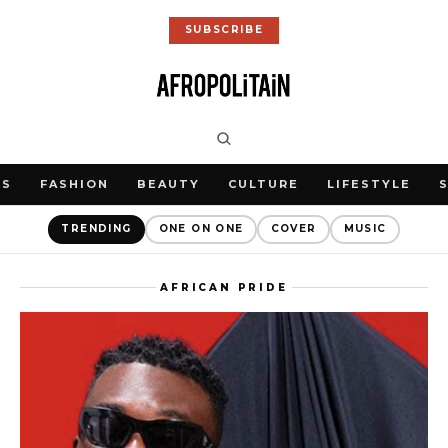
SUBSCRIBE
WS
FASHION
BEAUTY
CULTURE
LIFESTYLE
TRENDING
ONE ON ONE
COVER
MUSIC
AFRICAN PRIDE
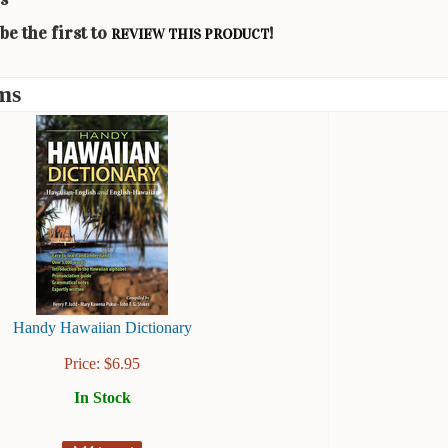
be the first to
!
REVIEW THIS PRODUCT
ms
Handy Hawaiian Dictionary
Price:
$
6.95
In Stock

## Problem requirements
Could you quote, line for line, the text read from each of the entries above, leaving the pictures out of your answer?

## Written answer
SUBSCRIBE
WS
FASHION
BEAUTY
CULTURE
LIFESTYLE
TRENDING
ONE ON ONE
COVER
MUSIC
AFRICAN PRIDE
be the first to
!
REVIEW THIS PRODUCT
ms
Handy Hawaiian Dictionary
Price:
$
6.95
In Stock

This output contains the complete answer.